UsingMainlySpoons Tue 13-Sep-11 13:51:39

Message withdrawn at poster's request.

ironingisboring Tue 13-Sep-11 13:52:17

Thanks MuMoo. I think I am a bit weak at times and have let him get away with stuff too much - it damn well stops now - one way or another!!!

I should be stronger for my kids - their dad might be a bit of a prick but they should be able to rely on their mum to stick up for them and do the right thing.

UsingMainlySpoons Tue 13-Sep-11 13:52:35

Message withdrawn at poster's request.

AttilaTheMeerkat Tue 13-Sep-11 13:53:15

"What if the kids blame me for marriage break up - ie. I left their dad but didn't try"

He has conditioned you well hasn't he?. No, no and no again; besides which you've likely tried for a long time to salvage this mess. Your children are more likely to blame you for staying within this so called marriage instead.
Try and do what - repair the unrepairable?. What if anything has he done to try and repair the damage?. He has done nothing because he at heart sees nothing wrong with his abusive behaviour. Your H is quite happy as he is because he can and does act as the dominator within your home. He does not want change.

At the very least you have been and are still subjected to emotional and vile verbal abuse. He is now doing the same to his children; he regards you all as completely unimportant.

ironingisboring Tue 13-Sep-11 13:56:46

Thanks UsingMainlySpoons. I am going to look into things and see what happens over the next few days also. I need to take control of both the situation and how things happen in our house.

In the meantime, i think i should probably turn the tables on H and "belittle" him a bit and see how he likes it (obviously in a way not to upset the kids) - DS usually thinks it is great when I make us all laugh at daddy!!!

AttilaTheMeerkat Tue 13-Sep-11 13:59:07

Hi Ironing,

These are all abusive behaviours on his part:-

"His aggressive verbal outbursts (which happen constantly/daily)
making me feel like he doesn't want DS or me
- Never being able to get things right - always picking at what I do or how I do it
- Sick of not being able to have a "normal" conversation without it ending up in world war bloody 3.
- I don't want to go out on family days as I am embarrassed when he starts up snarling at DS".

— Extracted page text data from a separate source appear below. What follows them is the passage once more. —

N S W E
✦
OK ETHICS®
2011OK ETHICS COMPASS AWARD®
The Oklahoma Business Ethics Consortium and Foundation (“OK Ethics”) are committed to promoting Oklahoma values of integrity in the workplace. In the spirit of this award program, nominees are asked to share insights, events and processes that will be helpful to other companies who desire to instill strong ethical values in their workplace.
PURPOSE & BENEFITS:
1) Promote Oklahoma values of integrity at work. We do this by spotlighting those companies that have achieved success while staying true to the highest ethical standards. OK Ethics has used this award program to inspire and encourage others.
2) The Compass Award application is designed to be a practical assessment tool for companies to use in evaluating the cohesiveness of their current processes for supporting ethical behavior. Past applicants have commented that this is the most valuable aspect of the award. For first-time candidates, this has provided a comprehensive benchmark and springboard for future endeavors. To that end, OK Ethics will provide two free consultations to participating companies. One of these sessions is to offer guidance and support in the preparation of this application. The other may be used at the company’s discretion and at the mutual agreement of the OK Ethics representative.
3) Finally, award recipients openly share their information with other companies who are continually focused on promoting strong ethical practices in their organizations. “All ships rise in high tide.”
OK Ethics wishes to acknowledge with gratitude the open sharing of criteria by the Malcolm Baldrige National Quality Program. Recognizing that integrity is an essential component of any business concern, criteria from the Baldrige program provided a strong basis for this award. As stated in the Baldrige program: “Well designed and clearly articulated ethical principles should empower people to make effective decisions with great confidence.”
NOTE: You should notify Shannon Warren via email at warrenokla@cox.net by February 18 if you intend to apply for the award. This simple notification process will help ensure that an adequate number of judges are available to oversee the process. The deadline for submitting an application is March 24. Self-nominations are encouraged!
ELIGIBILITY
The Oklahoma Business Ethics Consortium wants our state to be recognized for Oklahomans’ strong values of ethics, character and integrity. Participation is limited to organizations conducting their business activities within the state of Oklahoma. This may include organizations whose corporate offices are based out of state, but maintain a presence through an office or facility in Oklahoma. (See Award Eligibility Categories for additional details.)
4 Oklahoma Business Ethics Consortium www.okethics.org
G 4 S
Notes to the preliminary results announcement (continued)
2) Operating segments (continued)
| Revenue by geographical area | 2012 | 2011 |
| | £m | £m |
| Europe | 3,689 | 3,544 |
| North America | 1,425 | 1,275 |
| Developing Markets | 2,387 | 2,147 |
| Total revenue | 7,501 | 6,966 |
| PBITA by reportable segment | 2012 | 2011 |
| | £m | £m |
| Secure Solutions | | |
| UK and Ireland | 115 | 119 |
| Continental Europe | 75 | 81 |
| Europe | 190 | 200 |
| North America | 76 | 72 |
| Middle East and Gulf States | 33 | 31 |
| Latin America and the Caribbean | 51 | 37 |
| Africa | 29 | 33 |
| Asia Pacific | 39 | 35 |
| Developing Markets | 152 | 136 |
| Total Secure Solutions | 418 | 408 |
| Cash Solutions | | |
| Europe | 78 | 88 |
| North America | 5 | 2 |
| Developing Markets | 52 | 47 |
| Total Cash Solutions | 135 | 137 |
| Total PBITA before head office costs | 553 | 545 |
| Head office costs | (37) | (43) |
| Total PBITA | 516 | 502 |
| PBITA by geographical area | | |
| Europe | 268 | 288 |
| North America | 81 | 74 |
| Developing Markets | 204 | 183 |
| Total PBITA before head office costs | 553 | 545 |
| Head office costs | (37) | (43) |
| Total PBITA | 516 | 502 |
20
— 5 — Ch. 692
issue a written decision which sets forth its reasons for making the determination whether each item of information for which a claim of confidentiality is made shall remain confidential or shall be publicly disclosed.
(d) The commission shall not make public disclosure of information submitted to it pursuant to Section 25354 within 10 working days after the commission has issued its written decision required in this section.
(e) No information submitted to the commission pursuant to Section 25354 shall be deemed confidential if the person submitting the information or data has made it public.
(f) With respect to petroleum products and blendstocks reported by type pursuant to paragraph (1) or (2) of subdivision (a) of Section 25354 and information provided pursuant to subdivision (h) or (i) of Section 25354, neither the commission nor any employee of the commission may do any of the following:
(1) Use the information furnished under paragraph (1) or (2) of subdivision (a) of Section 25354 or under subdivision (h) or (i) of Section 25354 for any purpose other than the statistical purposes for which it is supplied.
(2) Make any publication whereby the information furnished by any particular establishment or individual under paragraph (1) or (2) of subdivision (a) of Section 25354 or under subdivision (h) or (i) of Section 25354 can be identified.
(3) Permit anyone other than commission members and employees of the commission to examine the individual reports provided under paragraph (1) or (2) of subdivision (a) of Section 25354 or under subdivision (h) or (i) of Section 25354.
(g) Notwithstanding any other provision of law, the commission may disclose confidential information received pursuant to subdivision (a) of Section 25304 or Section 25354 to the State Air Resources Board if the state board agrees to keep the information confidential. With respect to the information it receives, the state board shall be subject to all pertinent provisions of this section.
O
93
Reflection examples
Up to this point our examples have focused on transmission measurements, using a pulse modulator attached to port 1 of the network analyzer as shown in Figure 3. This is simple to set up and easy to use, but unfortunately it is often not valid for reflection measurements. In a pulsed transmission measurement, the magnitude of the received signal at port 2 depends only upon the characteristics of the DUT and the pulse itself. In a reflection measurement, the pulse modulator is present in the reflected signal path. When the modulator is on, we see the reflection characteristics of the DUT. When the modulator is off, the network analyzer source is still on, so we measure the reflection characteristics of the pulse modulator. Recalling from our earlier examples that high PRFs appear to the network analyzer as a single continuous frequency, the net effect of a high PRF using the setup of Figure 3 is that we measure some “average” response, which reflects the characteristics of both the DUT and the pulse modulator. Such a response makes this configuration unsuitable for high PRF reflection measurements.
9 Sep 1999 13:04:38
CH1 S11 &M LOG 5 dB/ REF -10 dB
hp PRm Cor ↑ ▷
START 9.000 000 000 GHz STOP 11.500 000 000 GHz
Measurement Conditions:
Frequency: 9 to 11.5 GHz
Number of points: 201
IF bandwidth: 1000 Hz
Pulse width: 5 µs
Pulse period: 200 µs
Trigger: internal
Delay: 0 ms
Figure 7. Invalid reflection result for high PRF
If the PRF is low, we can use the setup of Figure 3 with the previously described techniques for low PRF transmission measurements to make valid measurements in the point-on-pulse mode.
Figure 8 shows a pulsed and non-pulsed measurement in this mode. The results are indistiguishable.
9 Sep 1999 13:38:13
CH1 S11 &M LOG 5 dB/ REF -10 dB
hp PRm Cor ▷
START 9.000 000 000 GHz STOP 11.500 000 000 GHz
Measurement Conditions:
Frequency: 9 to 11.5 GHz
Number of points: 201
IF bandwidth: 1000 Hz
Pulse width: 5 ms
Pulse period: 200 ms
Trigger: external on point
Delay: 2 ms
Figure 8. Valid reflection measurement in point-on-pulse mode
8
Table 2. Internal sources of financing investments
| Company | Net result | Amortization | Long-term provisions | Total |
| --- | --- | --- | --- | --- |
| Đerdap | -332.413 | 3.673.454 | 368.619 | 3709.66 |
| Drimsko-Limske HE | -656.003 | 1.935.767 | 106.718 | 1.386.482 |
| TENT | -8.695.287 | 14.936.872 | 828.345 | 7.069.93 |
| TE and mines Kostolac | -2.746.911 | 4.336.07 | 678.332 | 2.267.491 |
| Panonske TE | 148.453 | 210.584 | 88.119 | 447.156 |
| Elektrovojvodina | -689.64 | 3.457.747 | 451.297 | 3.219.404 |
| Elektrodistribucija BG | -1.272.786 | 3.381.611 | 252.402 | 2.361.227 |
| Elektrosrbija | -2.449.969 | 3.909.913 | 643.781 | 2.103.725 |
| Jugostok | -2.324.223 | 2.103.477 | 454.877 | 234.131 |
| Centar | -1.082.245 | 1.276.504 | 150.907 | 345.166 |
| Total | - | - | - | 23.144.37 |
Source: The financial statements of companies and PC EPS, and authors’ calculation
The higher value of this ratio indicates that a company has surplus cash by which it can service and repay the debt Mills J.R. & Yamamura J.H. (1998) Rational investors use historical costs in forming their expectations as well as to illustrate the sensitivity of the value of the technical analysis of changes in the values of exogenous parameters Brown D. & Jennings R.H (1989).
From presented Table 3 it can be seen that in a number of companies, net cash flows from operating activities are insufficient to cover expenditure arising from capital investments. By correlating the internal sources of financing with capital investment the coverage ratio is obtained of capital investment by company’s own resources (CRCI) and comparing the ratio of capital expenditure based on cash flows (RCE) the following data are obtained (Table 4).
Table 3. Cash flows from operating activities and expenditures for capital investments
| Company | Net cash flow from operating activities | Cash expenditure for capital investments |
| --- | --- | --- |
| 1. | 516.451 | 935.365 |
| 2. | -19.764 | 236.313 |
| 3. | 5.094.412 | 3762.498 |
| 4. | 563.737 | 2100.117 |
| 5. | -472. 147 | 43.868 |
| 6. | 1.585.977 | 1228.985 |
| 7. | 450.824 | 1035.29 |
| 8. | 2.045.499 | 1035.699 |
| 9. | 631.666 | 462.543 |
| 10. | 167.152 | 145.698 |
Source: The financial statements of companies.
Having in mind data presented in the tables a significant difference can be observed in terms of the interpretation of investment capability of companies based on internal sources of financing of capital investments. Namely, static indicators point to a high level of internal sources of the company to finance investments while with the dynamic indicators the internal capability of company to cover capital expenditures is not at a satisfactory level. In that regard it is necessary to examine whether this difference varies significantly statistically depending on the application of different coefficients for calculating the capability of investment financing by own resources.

I hope you do call Womens Aid as well as read their website; they can and will help you and your children here.

ironingisboring Tue 13-Sep-11 13:59:19

Thanks for your advice - basically I need to be aware of what my options are - KNOWLEDGE IS POWER!!!! And i need to be STRONG and make the right decision for the kids (and me).

AttilaTheMeerkat Tue 13-Sep-11 14:02:48

"In the meantime, i think i should probably turn the tables on H and "belittle" him a bit and see how he likes it (obviously in a way not to upset the kids) - DS usually thinks it is great when I make us all laugh at daddy!!!"

Oh for goodness sake!.

What does that proposed behaviour on your part teach the children about relationships?. I have stated before that BOTH of you are teaching your children damaging lessons. You need to start making plans as of now to leave him.

No, no and no again because the above also could well put you in danger of being harmed physcially. He has already shown that he can be verbally abusive towards you and the children, it is but a small step between that and actually hitting you. He's already upped the control and power ante by taking out his crap on the children.

ironingisboring Tue 13-Sep-11 14:06:38

You are so right. two wrongs don't make a right.